PROBLEM STATEMENT ▸ Reproduce every line of the data below verbatim, with no changes.

※

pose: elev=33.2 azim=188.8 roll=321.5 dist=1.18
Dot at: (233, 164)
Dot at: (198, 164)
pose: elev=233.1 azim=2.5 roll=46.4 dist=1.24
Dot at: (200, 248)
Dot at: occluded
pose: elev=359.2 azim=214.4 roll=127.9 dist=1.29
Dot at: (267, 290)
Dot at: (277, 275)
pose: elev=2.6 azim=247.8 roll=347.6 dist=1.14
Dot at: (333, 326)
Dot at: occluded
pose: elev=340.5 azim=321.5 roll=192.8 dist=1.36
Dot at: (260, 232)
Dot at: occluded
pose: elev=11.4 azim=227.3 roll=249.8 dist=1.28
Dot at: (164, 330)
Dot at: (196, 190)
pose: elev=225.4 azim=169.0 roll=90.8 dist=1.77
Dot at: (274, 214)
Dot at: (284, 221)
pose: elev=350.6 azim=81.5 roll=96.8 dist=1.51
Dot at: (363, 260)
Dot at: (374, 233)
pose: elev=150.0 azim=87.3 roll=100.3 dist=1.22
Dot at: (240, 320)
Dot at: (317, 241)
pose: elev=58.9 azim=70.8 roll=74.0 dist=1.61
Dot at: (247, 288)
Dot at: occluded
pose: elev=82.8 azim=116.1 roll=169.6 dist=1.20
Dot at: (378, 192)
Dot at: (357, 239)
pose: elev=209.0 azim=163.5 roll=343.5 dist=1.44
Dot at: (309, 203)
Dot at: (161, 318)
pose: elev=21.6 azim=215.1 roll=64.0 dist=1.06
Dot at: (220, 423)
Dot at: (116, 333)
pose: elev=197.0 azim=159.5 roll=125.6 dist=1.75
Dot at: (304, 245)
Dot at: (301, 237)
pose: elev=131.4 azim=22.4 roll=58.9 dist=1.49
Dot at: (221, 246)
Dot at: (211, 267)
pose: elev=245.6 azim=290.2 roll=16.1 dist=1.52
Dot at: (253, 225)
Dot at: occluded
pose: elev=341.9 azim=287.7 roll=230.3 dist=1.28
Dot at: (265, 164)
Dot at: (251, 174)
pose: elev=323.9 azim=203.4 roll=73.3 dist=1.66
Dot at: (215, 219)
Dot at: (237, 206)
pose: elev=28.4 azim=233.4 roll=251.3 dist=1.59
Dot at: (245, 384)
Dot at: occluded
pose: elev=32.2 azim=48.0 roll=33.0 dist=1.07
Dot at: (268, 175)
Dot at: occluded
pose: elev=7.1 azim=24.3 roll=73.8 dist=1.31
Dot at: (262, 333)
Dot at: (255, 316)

※

RESULT ▸
pose: elev=33.2 azim=188.8 roll=321.5 dist=1.18
Dot at: (233, 164)
Dot at: (198, 164)
pose: elev=233.1 azim=2.5 roll=46.4 dist=1.24
Dot at: (200, 248)
Dot at: occluded
pose: elev=359.2 azim=214.4 roll=127.9 dist=1.29
Dot at: (267, 290)
Dot at: (277, 275)
pose: elev=2.6 azim=247.8 roll=347.6 dist=1.14
Dot at: (333, 326)
Dot at: occluded
pose: elev=340.5 azim=321.5 roll=192.8 dist=1.36
Dot at: (260, 232)
Dot at: occluded
pose: elev=11.4 azim=227.3 roll=249.8 dist=1.28
Dot at: (164, 330)
Dot at: (196, 190)
pose: elev=225.4 azim=169.0 roll=90.8 dist=1.77
Dot at: (274, 214)
Dot at: (284, 221)
pose: elev=350.6 azim=81.5 roll=96.8 dist=1.51
Dot at: (363, 260)
Dot at: (374, 233)
pose: elev=150.0 azim=87.3 roll=100.3 dist=1.22
Dot at: (240, 320)
Dot at: (317, 241)
pose: elev=58.9 azim=70.8 roll=74.0 dist=1.61
Dot at: (247, 288)
Dot at: occluded
pose: elev=82.8 azim=116.1 roll=169.6 dist=1.20
Dot at: (378, 192)
Dot at: (357, 239)
pose: elev=209.0 azim=163.5 roll=343.5 dist=1.44
Dot at: (309, 203)
Dot at: (161, 318)
pose: elev=21.6 azim=215.1 roll=64.0 dist=1.06
Dot at: (220, 423)
Dot at: (116, 333)
pose: elev=197.0 azim=159.5 roll=125.6 dist=1.75
Dot at: (304, 245)
Dot at: (301, 237)
pose: elev=131.4 azim=22.4 roll=58.9 dist=1.49
Dot at: (221, 246)
Dot at: (211, 267)
pose: elev=245.6 azim=290.2 roll=16.1 dist=1.52
Dot at: (253, 225)
Dot at: occluded
pose: elev=341.9 azim=287.7 roll=230.3 dist=1.28
Dot at: (265, 164)
Dot at: (251, 174)
pose: elev=323.9 azim=203.4 roll=73.3 dist=1.66
Dot at: (215, 219)
Dot at: (237, 206)
pose: elev=28.4 azim=233.4 roll=251.3 dist=1.59
Dot at: (245, 384)
Dot at: occluded
pose: elev=32.2 azim=48.0 roll=33.0 dist=1.07
Dot at: (268, 175)
Dot at: occluded
pose: elev=7.1 azim=24.3 roll=73.8 dist=1.31
Dot at: (262, 333)
Dot at: (255, 316)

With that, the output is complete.